On Friday, 16 February 2018 at 18:16:12 UTC, H. S. Teoh wrote:
On Mon, Feb 12, 2018 at 10:35:06AM +0000, Russel Winder via
Digitalmars-d wrote:
In all the discussion of Dub to date, it hasn't been pointed
out that JVM building merged dependency management and build a
long time ago. Historically:
Make → Ant → Maven → Gradle
and Gradle can handle C++ as well as JVM language builds.
So the integration of package management and build as seen in
Go, Cargo, and Dub is not a group of outliers. Could it be
then that it is the right thing to do. After all package
management is a dependency management activity and build is a
dependency management activity, so why separate them, just
have a single ADG to describe the whole thing.

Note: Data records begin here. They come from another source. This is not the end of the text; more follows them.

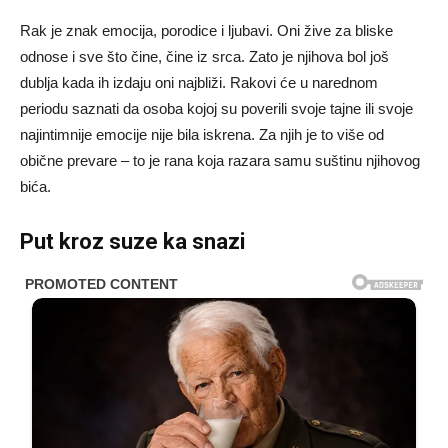
Rak je znak emocija, porodice i ljubavi. Oni žive za bliske
odnose i sve što čine, čine iz srca. Zato je njihova bol još
dublja kada ih izdaju oni najbliži. Rakovi će u narednom
periodu saznati da osoba kojoj su poverili svoje tajne ili svoje
najintimnije emocije nije bila iskrena. Za njih je to više od
obične prevare – to je rana koja razara samu suštinu njihovog
bića.
Put kroz suze ka snazi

I have no problem with using a single ADG/DAG to describe the
whole thing. However, a naïve implementation of this raises a
few issues:
If a dependent node requires network access, it forces network
access every time the DAG is updated. This is slow, and also
unreliable: the shape of the DAG could, in theory, change
arbitrarily at any time outside the control of the user.

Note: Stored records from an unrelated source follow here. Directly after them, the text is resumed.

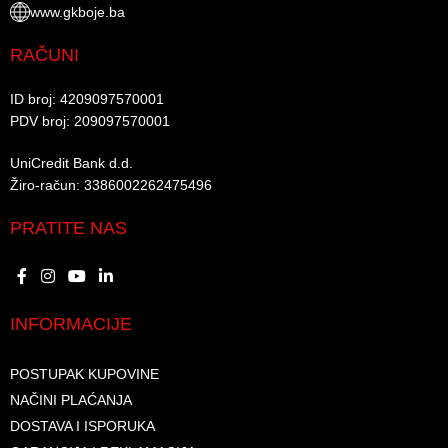
www.gkboje.ba
RAČUNI
ID broj: 4209097570001​
PDV broj: 209097570001 ​
UniCredit Bank d.d.​
Žiro-račun: 3386002262475496​​
PRATITE NAS
INFORMACIJE
POSTUPAK KUPOVINE
NAČINI PLAĆANJA
DOSTAVA I ISPORUKA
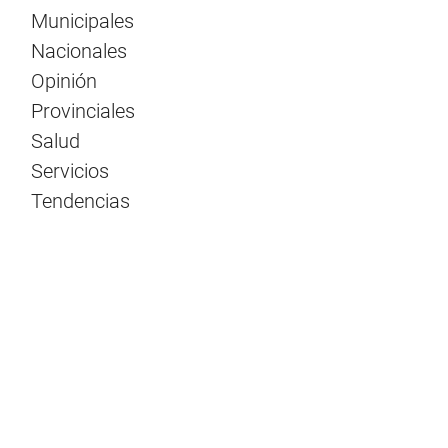
Municipales
Nacionales
Opinión
Provinciales
Salud
Servicios
Tendencias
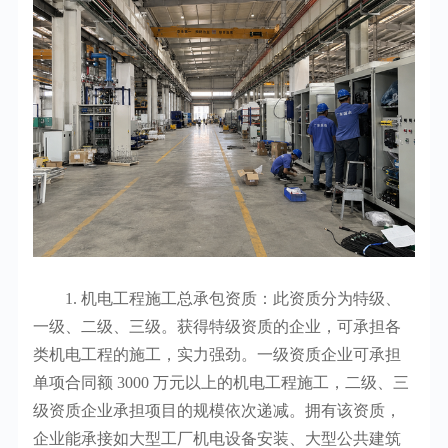
1. 机电工程施工总承包资质：此资质分为特级、
一级、二级、三级。获得特级资质的企业，可承担各
类机电工程的施工，实力强劲。一级资质企业可承担
单项合同额 3000 万元以上的机电工程施工，二级、三
级资质企业承担项目的规模依次递减。拥有该资质，
企业能承接如大型工厂机电设备安装、大型公共建筑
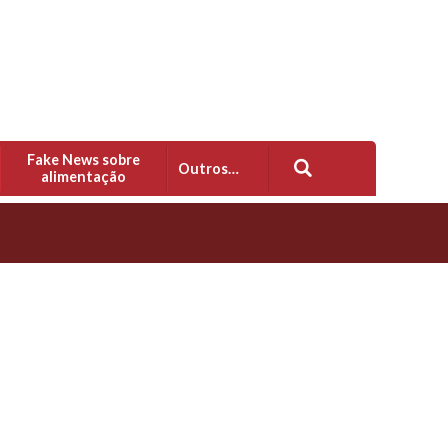
Fake News sobre
Outros…
alimentação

Oh, come on. Immutable artifacts make this matter trivial - the
first step is resolution, where you figure out what things you
already have by looking at metadata only, followed by download
the world (or part you do not have). Since specific versions
never change, nothing to worry about. Java folks had this for
ages with Maven and its ilk.
Some targets like deploy may indeed not have a cheap “check if
its done” step. They may not realy need one. (though rsync does
wonders at minimizing the work)
Also most if not all build systems will inevitably integrate all
of the below in some way:
- compiler (internal as library or external as a build server)
- source code dependency resolution
- package dependency resolution
- package download or build
- execution of arbitrary tasks in form of plugins or external
tools
Me personally in love with plugins and general purpose language
available to define tasks. Scala’s SBT may have many faults but
plugins and extensibility make it awesome.